Personal information
- Full name: Robert Marsack Manser
- Born: 10 October 1880 Tunbridge Wells, Kent, England
- Died: 15 February 1955 (aged 74) Parkstone, Dorset, England
- Batting: Right-handed

Domestic team information
- 1904: Hampshire
- 1909–1929: Dorset

Career statistics
| Competition | First-class |
| Matches | 1 |
| Runs scored | 1 |
| Batting average | 0.50 |
| 100s/50s | –/– |
| Top score | 1 |
| Catches/stumpings | 1/– |
- Source: Cricinfo, 24 January 2010

= Robert Manser =

English cricketer

Robert Marsack Manser (10 October 1880 – 15 February 1955) was an English first-class cricketer and solicitor.

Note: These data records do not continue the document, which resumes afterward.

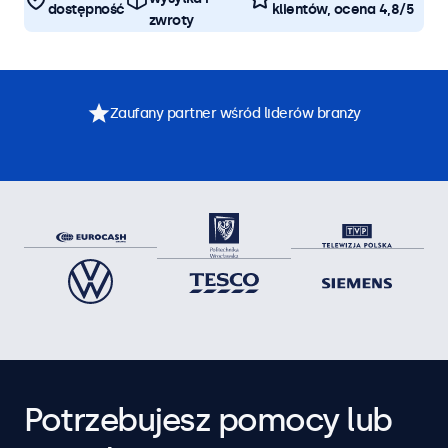
dostępność
klientów, ocena 4,8/5
zwroty
Zaufany partner wśród liderów branży
Potrzebujesz pomocy lub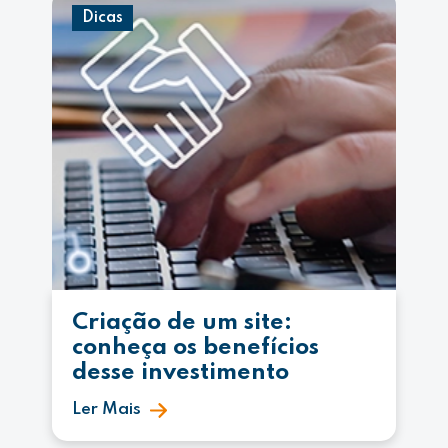
Dicas
Criação de um site:
conheça os benefícios
desse investimento
Ler Mais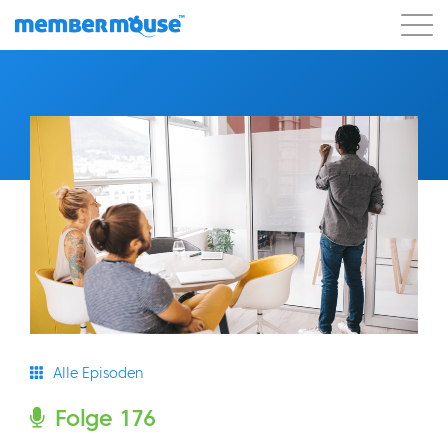
Eigenschaften
Kunden
Preisgestaltung
Los geht's
Alle Episoden
Folge 176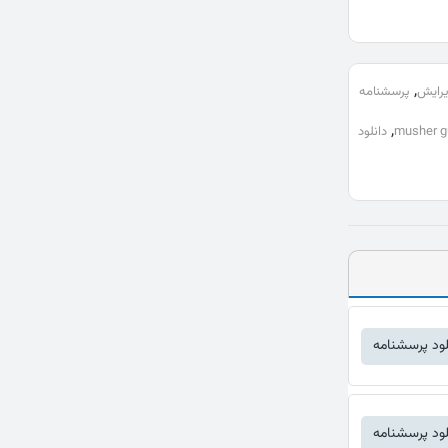
,
یرایش
پرسشنامه
,
musher gu
دانلود
لود پرسشنامه
لود پرسشنامه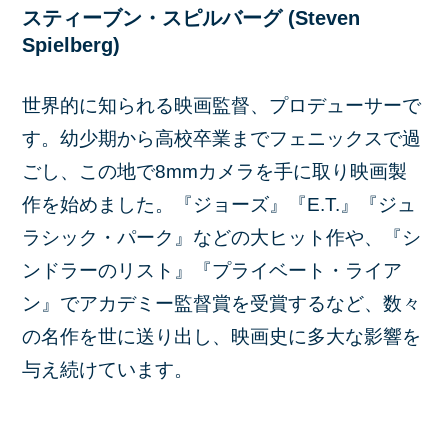
スティーブン・スピルバーグ (Steven
Spielberg)
世界的に知られる映画監督、プロデューサーで
す。幼少期から高校卒業までフェニックスで過
ごし、この地で8mmカメラを手に取り映画製
作を始めました。『ジョーズ』『E.T.』『ジュ
ラシック・パーク』などの大ヒット作や、『シ
ンドラーのリスト』『プライベート・ライア
ン』でアカデミー監督賞を受賞するなど、数々
の名作を世に送り出し、映画史に多大な影響を
与え続けています。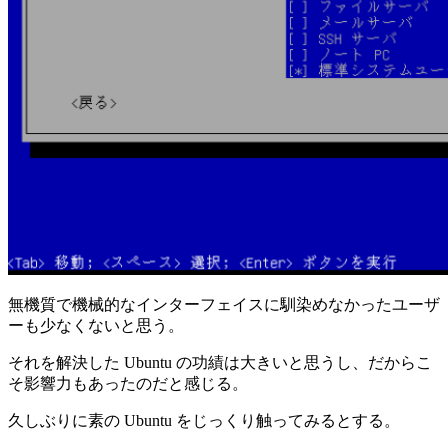
無機質で機械的なインターフェイスに馴染めなかったユーザ
ーも少なくないと思う。
それを解決した Ubuntu の功績は大きいと思うし、だからこ
そ影響力もあったのだと感じる。
久しぶりに素の Ubuntu をじっくり触ってみるとする。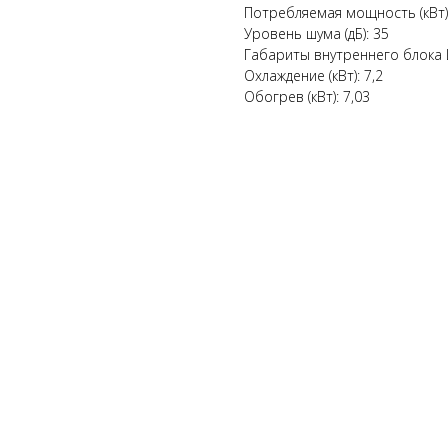
Потребляемая мощность (кВт) 
Уровень шума (дБ): 35
Габариты внутреннего блока Ш
Охлаждение (кВт): 7,2
Обогрев (кВт): 7,03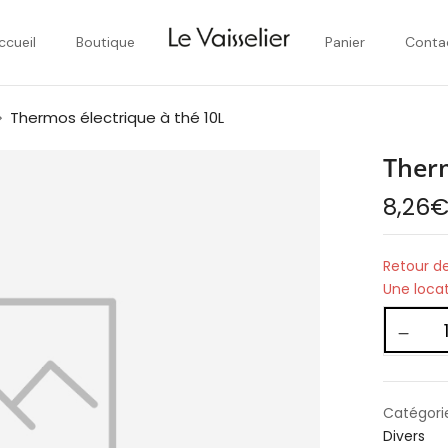
ccueil
Boutique
Panier
Conta
Thermos électrique à thé 10L
Therm
8,26
Retour de
Une loca
Catégori
Divers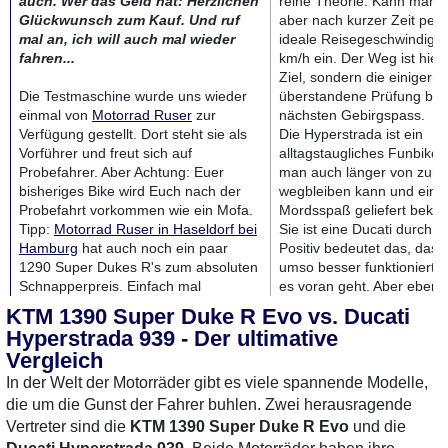
auch. Wer das Geld hat: Herzlichen
reine Theorie. Kann man 
Glückwunsch zum Kauf. Und ruf
aber nach kurzer Zeit pend
mal an, ich will auch mal wieder
ideale Reisegeschwindigke
fahren...
km/h ein. Der Weg ist hier 
Ziel, sondern die einiger
Die Testmaschine wurde uns wieder
überstandene Prüfung bis
einmal von
Motorrad Ruser
zur
nächsten Gebirgspass.
Verfügung gestellt. Dort steht sie als
Die Hyperstrada ist ein
Vorführer und freut sich auf
alltagstaugliches Funbike,
Probefahrer. Aber Achtung: Euer
man auch länger von zuh
bisheriges Bike wird Euch nach der
wegbleiben kann und eine
Probefahrt vorkommen wie ein Mofa.
Mordsspaß geliefert bek
Tipp:
Motorrad Ruser in Haseldorf bei
Sie ist eine Ducati durch u
Hamburg
hat auch noch ein paar
Positiv bedeutet das, dass
1290 Super Dukes R's zum absoluten
umso besser funktioniert, j
Schnapperpreis. Einfach mal
es voran geht. Aber eben 
anrufen: 04129 - 443
dann. Wer ein Motorrad für
KTM 1390 Super Duke R Evo vs. Ducati
gemütliche Runde zwisch
Hyperstrada 939 - Der ultimative
sucht, sollte beim freundli
Vergleich
Händler einer anderen Ma
vorstellig werden.
In der Welt der Motorräder gibt es viele spannende Modelle,
Negativ bedeuten die Bür
die um die Gunst der Fahrer buhlen. Zwei herausragende
Würde, eine echte Ducati z
Vertreter sind die
KTM 1390 Super Duke R Evo
und die
offensichtlich eine nur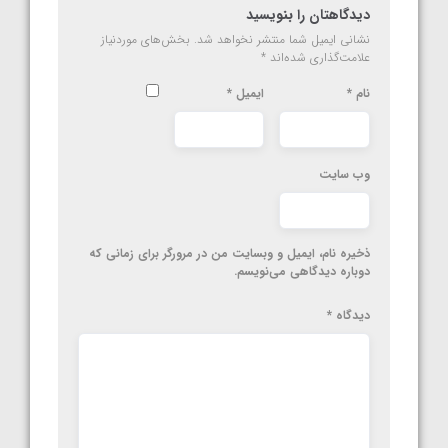
دیدگاهتان را بنویسید
نشانی ایمیل شما منتشر نخواهد شد.
بخش‌های موردنیاز
علامت‌گذاری شده‌اند
*
نام
*
ایمیل
*
وب‌ سایت
ذخیره نام، ایمیل و وبسایت من در مرورگر برای زمانی که
دوباره دیدگاهی می‌نویسم.
دیدگاه
*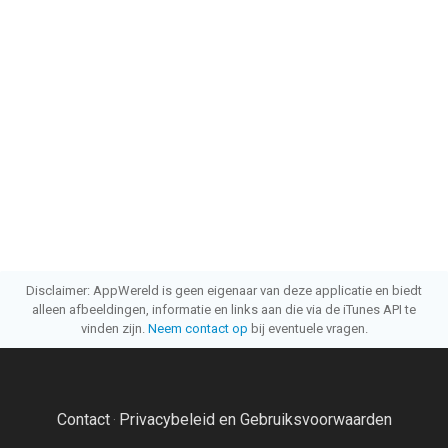
Disclaimer: AppWereld is geen eigenaar van deze applicatie en biedt
alleen afbeeldingen, informatie en links aan die via de iTunes API te
vinden zijn.
Neem contact op
bij eventuele vragen.
Contact
Privacybeleid en Gebruiksvoorwaarden
·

The second son of Frederick Manser, he was born at Tunbridge Wells in October 1880. He was educated at Tonbridge School, where he played for the school cricket team, before matriculating to Lincoln College, Oxford. He made a single appearance in first-class cricket for Hampshire against the touring South Africans at Alton in 1904. Batting twice in the match, he was dismissed in Hampshire's first innings for a single run by Johannes Kotze, while on their second innings he was dismissed without scoring by Jimmy Sinclair. After graduating from Oxford, Manser trained to become a solicitor at Southampton under the tutorage of John Moberly, himself a former Hampshire cricketer. He later moved to Dorset, where he practiced as a solicitor at Bournemouth (then a part of Hampshire) and Poole. He later became joint registrar of Poole and Bournemouth County Courts and was clerk to the Poole Harbour Commissioners. While living in Dorset, Manser played minor counties cricket for Dorset, making 39 appearances for in the Minor Counties Championship between 1909 and 1929. Later, in July 1944, he was appointed joint registrar at Dorchester and Weymouth County Courts. Manser died at Parkstone in Poole in February 1955.